On the way violence seeps into the lives of children
[Cassandra] has this habit of sitting in front of the television and chewing the limbs of the Barbies. ... They're left with this box of Barbies that have decapitated limbs and ... they interpret this as ... they are working for the guerrillas. ... These limbless Barbies are part of the war.
On the way Petrona was trapped
Petrona's story is something that feels very urgent for me to make known. It's this idea that not all people who joined the guerrillas or who join a violent group in Colombia are people who join wholeheartedly. So in Petrona's case, she is someone who becomes trapped into it. She is someone who is placed in a family and can be instrumental to the guerrillas in carrying out a kidnapping, and so for that reason she is cornered and she's taken into it — but she is not a willing participant.

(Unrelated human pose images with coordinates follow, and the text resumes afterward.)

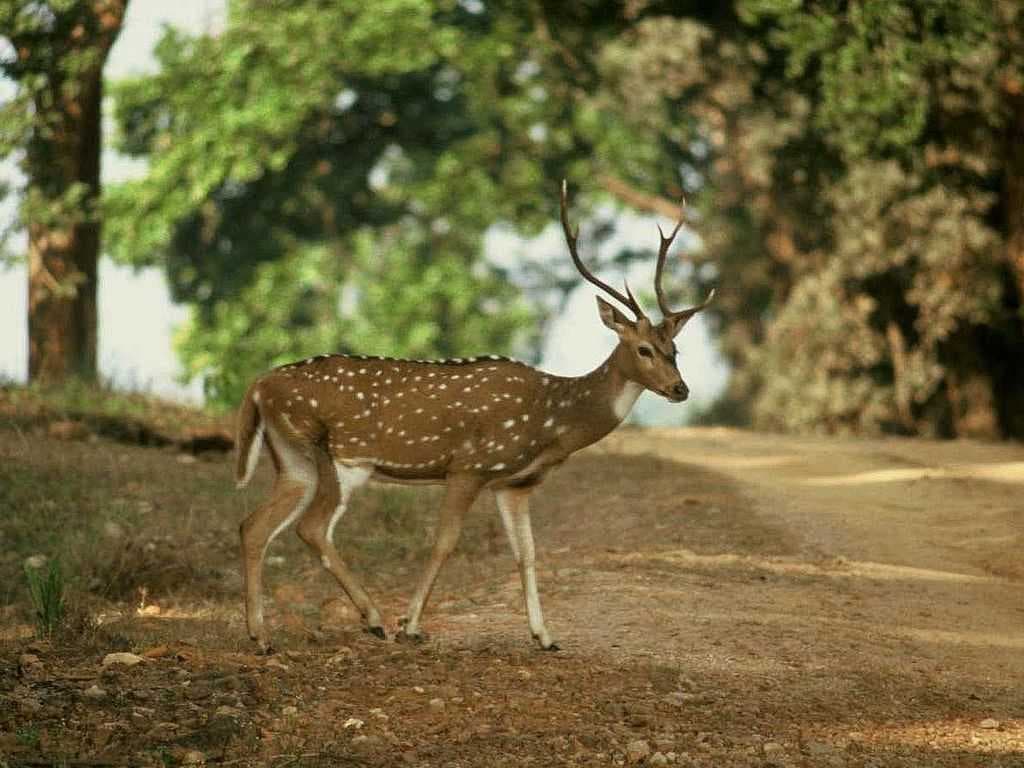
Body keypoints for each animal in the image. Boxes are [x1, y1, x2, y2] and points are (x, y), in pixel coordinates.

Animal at [234, 181, 714, 652]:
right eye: (644, 349)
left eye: (675, 349)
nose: (680, 389)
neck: (551, 420)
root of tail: (258, 386)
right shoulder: (469, 466)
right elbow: (444, 543)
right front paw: (411, 626)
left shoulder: (513, 483)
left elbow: (527, 552)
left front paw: (545, 636)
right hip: (345, 455)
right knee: (312, 528)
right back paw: (373, 622)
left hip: (293, 458)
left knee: (253, 525)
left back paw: (262, 636)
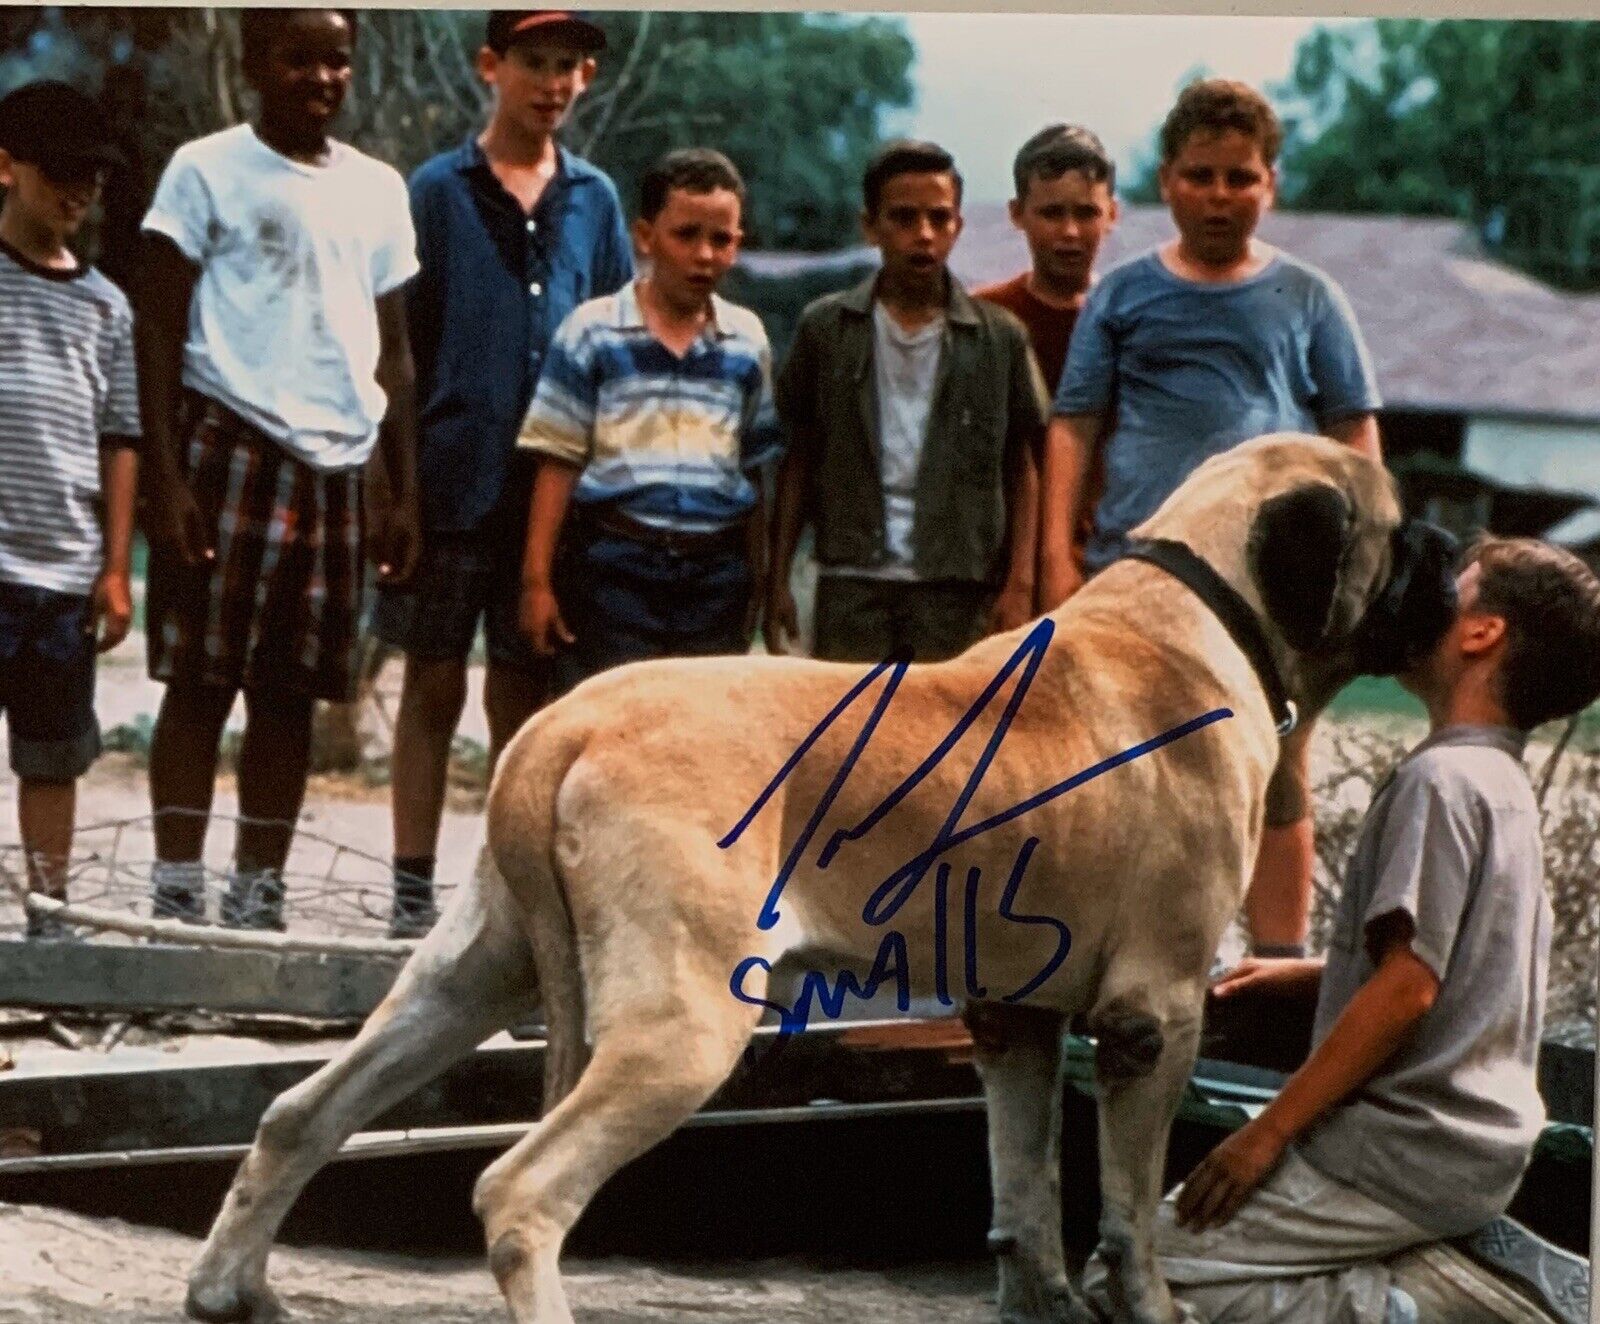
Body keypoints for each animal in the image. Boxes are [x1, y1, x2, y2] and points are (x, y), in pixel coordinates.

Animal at [190, 438, 1452, 1324]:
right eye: (1399, 533)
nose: (1459, 548)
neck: (1198, 610)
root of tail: (563, 725)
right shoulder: (1157, 1018)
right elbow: (1132, 1214)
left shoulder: (1014, 1019)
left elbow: (1025, 1189)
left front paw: (1038, 1299)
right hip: (684, 1029)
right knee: (520, 1190)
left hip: (469, 974)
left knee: (300, 1113)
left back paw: (230, 1288)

On what happened to the real-life Petrona
I do know, but I do want to respect her privacy. I will say that she did suffer personal consequences for what she didn't do. ... I haven't talked to her since it happened. She called my family a few months ... after the event took place and she told my mother everything. She told my mother what she had gone through and we did everything that we could for her at the time.
On teaching writing to immigrant high school students in San Francisco
They're all in between languages — just like I am — and I teach them how to tell stories. We write poems and they write about their experiences, their journeys and their family histories. ... I just feel honored to be there with them and to be a person in their lives. ... As a writer I just know that when we tell our stories and when immigrants tell their stories that it can be very healing and it can be very grounding and it can give you a sense of power and empowerment. ... I love being able to facilitate their stories.